She served over three years in prison for Azaria's murder, but was later cleared.
"We're relieved and delighted to come to the end of this saga," she told reporters outside the Darwin court yesterday.
The family came under attack from members of the public who spat on Mrs Chamberlain-Creighton and howled like dingoes outside her house.
Wild dogs have since been blamed for three fatal attacks on children, although at the time of Azaria's disappearance, there were no documented cases.
"No longer will Australia be able to say that dingoes are not dangerous and only attack if provoked," Mrs Chamberlain-Creighton said as she left court with her ex-husband and their three surviving children.

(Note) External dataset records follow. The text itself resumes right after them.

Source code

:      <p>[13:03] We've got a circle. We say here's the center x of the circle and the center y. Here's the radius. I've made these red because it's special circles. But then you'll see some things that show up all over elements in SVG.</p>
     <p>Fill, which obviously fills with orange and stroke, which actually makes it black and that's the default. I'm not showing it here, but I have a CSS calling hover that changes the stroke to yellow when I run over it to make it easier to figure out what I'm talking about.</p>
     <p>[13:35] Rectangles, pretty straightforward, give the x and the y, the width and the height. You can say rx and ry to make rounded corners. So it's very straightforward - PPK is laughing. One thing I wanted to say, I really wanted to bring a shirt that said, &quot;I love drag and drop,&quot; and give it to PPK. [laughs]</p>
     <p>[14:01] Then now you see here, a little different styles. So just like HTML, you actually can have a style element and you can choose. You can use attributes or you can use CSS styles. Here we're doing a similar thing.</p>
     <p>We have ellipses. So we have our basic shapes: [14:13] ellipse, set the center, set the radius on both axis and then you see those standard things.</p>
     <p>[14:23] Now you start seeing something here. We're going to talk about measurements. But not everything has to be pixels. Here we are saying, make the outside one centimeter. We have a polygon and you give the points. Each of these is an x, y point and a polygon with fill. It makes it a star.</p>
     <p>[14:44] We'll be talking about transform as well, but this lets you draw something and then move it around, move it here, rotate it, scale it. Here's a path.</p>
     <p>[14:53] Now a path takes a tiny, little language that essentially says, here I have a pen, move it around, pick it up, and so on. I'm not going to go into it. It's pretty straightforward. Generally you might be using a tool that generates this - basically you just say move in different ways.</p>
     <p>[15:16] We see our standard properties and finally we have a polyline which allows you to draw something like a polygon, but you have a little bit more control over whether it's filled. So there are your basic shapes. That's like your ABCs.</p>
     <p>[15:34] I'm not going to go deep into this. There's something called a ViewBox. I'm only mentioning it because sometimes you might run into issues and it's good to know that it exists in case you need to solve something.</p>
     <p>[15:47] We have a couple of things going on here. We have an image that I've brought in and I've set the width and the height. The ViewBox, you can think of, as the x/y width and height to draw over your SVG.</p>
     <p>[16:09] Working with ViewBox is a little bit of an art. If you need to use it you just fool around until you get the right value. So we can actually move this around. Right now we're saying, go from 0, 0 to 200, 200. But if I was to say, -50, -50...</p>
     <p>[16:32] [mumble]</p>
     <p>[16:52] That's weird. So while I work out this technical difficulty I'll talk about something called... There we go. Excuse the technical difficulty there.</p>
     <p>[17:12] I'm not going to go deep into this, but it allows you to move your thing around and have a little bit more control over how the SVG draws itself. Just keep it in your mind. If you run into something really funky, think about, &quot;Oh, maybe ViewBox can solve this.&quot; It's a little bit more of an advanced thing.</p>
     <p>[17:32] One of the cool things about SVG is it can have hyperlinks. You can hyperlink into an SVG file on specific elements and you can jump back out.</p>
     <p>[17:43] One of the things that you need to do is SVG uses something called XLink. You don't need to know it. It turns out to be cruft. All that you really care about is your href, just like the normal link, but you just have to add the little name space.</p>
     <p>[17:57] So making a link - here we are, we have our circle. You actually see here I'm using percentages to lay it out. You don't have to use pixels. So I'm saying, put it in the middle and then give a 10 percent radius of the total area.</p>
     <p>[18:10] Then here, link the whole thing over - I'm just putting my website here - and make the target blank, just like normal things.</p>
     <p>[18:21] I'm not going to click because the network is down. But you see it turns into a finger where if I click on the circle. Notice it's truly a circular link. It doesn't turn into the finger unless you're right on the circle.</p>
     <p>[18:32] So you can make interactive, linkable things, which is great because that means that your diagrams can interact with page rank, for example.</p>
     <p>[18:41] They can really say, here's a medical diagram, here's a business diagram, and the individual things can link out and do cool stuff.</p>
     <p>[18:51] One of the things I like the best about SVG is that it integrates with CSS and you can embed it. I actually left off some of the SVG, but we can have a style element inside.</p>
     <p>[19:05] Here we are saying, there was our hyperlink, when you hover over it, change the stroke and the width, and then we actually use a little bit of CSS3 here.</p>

"We live in a beautiful country, but it is dangerous and we would ask all Australians to beware of this and take appropriate precautions."
Coroner Elizabeth Morris said she was "satisfied that the evidence is sufficiently adequate, clear, cogent and exact and that the evidence excludes all other reasonable possibilities" than that Azaria was taken by one or more dingoes.
The first coroner's inquest in 1981 into Azaria's disappearance reached the same conclusion, but the inquest found that there had been interference with Azaria's clothing, which was later found relatively unscathed in the desert.
A second coroner's inquest had Mrs Chamberlain-Creighton being charged with murder and her husband an accessory after the fact. Mrs Chamberlain-Creighton was accused of slashing Azaria's throat with nail scissors to make it look like a dingo attack.
Her sentence of life in prison with hard labour was overturned in 1986 after the baby's jacket was found near a dingo den and backed up her story.
What a relief for this family after so many years.